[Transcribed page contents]
● ● ● ●
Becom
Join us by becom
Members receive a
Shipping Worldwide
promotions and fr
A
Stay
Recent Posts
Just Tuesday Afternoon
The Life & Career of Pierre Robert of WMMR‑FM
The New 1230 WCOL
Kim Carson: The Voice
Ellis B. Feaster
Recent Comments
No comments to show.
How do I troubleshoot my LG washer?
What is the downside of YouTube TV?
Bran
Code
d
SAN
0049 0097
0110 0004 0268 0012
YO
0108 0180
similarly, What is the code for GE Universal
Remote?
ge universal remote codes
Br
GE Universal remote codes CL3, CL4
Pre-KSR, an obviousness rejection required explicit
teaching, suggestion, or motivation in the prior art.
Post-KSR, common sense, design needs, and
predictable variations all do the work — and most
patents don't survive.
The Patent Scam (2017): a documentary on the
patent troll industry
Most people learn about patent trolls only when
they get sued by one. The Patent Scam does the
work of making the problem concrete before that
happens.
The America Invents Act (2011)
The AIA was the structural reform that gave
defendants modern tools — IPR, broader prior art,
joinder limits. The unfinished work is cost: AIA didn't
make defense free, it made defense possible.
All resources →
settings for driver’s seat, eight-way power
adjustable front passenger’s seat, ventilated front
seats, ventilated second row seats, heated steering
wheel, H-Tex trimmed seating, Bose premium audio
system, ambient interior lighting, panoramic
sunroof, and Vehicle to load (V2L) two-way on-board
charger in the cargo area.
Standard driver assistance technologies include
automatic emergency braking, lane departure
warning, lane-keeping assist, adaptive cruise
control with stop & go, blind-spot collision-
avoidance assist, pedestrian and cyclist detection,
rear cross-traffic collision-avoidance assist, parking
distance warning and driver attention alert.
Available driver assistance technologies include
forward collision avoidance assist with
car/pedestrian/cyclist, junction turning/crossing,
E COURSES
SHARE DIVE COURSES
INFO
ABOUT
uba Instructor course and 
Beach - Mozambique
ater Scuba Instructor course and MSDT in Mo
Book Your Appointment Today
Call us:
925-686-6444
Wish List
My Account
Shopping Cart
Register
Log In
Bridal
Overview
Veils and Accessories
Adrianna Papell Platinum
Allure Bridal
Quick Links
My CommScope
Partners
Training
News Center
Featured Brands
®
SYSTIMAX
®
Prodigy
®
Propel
● ● ● ●
> **Exercise details**: Please print out every entry again, exactly as it reads.

> **Answer to this problem**:
Becom
Join us by becom
Members receive a
Shipping Worldwide
promotions and fr
A
Stay
Recent Posts
Just Tuesday Afternoon
The Life & Career of Pierre Robert of WMMR‑FM
The New 1230 WCOL
Kim Carson: The Voice
Ellis B. Feaster
Recent Comments
No comments to show.
How do I troubleshoot my LG washer?
What is the downside of YouTube TV?
Bran
Code
d
SAN
0049 0097
0110 0004 0268 0012
YO
0108 0180
similarly, What is the code for GE Universal
Remote?
ge universal remote codes
Br
GE Universal remote codes CL3, CL4
Pre-KSR, an obviousness rejection required explicit
teaching, suggestion, or motivation in the prior art.
Post-KSR, common sense, design needs, and
predictable variations all do the work — and most
patents don't survive.
The Patent Scam (2017): a documentary on the
patent troll industry
Most people learn about patent trolls only when
they get sued by one. The Patent Scam does the
work of making the problem concrete before that
happens.
The America Invents Act (2011)
The AIA was the structural reform that gave
defendants modern tools — IPR, broader prior art,
joinder limits. The unfinished work is cost: AIA didn't
make defense free, it made defense possible.
All resources →
settings for driver’s seat, eight-way power
adjustable front passenger’s seat, ventilated front
seats, ventilated second row seats, heated steering
wheel, H-Tex trimmed seating, Bose premium audio
system, ambient interior lighting, panoramic
sunroof, and Vehicle to load (V2L) two-way on-board
charger in the cargo area.
Standard driver assistance technologies include
automatic emergency braking, lane departure
warning, lane-keeping assist, adaptive cruise
control with stop & go, blind-spot collision-
avoidance assist, pedestrian and cyclist detection,
rear cross-traffic collision-avoidance assist, parking
distance warning and driver attention alert.
Available driver assistance technologies include
forward collision avoidance assist with
car/pedestrian/cyclist, junction turning/crossing,
E COURSES
SHARE DIVE COURSES
INFO
ABOUT
uba Instructor course and 
Beach - Mozambique
ater Scuba Instructor course and MSDT in Mo
Book Your Appointment Today
Call us:
925-686-6444
Wish List
My Account
Shopping Cart
Register
Log In
Bridal
Overview
Veils and Accessories
Adrianna Papell Platinum
Allure Bridal
Quick Links
My CommScope
Partners
Training
News Center
Featured Brands
®
SYSTIMAX
®
Prodigy
®
Propel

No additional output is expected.